Markets likely to stay volatile

Markets likely to stay volatile

Domestic markets were gradually trending stronger last week.

Domestic markets were gradually trending stronger last week.


It is safe to say there was a lot of uncertainty in local and global markets last week.


It is safe to say there was a lot of uncertainty in local and global markets last week, particularly with the slow planting progress in the United States mid-west after a deluge of rain over the past few weeks.

This rain has led to a significant rally in corn, understandably too, with the planting progress sitting almost 30 per cent behind the five year planting average at this time of year.

This would not be too concerning but for the fact the US farmer is almost out of time to plant any more corn acres.

As is usually the case when the corn market goes on a run, wheat tends to follow the lead.

Wheat has been trading consistently over 500 US cents a bushel for the past fortnight and there are a couple key reasons why wheat has followed corn over the past three to four weeks.

The first, is there are suggestions a decline in US corn production will see demand shift away from corn and move to Soft Red Winter wheat.

The second, are quality concerns for winter wheat acres.

Although the crop that was rated good-to-excellent increased last week 3pc to 64pc, there are still concerns about the increased disease risk after the torrent of rain in recent weeks.

If you add all of these weather worries to concerns of dryness through the Black Sea, (Russia and Ukraine) and Canada, and the recent US tariffs imposed against Mexico, it's clear we are set for some volatility.

And we haven't even touched on Australian conditions.

Back here on home soil, we have seen a magic start across Victoria and southern NSW, that was triggered after heavy rainfall in May.

However, this is contrasted harshly against central/northern NSW, and southern Queensland.

These areas have had a below average start to the cropping season.

The poor start, added to below average stored soil moisture, paints an ugly picture for the east coast, and Rabobank last week is already tipping the Aussie wheat crop at 18.4 million tonne this year, down 13 per cent on the five year average.

The saving grace could be the rain received last week across the Western Australian cropping belt.

This rain was much later than the WA farmer had hoped, and although crops will likely be germinating in mid-June (placing a cap on yield potential), they are very excited to get the break they needed.

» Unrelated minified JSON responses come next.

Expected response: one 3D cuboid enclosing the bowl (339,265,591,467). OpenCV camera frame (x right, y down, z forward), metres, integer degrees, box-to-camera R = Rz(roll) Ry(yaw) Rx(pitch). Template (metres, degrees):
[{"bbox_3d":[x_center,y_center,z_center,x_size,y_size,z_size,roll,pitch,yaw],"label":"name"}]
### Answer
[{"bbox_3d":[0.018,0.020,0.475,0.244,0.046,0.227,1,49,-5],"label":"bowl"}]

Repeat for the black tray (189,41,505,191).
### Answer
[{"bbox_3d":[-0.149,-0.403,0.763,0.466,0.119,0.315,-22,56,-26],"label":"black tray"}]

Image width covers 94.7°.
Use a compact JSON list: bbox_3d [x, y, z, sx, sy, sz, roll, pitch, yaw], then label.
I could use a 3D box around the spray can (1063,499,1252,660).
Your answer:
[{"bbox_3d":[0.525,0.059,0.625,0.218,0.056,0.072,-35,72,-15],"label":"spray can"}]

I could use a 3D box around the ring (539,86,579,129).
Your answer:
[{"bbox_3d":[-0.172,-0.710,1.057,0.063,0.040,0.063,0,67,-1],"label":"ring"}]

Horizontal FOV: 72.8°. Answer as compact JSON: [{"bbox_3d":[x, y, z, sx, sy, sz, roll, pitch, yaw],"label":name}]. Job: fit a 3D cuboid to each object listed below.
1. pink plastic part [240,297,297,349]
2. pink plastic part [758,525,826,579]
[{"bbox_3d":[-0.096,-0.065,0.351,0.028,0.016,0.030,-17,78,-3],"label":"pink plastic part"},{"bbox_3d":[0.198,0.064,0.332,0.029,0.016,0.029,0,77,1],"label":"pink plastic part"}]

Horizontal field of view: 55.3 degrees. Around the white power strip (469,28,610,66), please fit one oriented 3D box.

Domestic markets were gradually trending stronger with dry conditions in the north and the uncertainty in WA.

However now the WA farmer has had a general break, albeit later than usual, the market will take the chance to ease pricing until the next round of weather worries hits.

New crop pricing in the Newcastle zone was trading in the $345-365 a tonne range last week, but imagine as rain continues to fall through the south and west, and the trade and consumer become more confident that they will have a crop to buy, we will see values trend lower.

The flip side to this if rain doesn't continue in WA and we don't see any more crop planted in Queensland and northern NSW, there could be some fireworks for the domestic market ahead.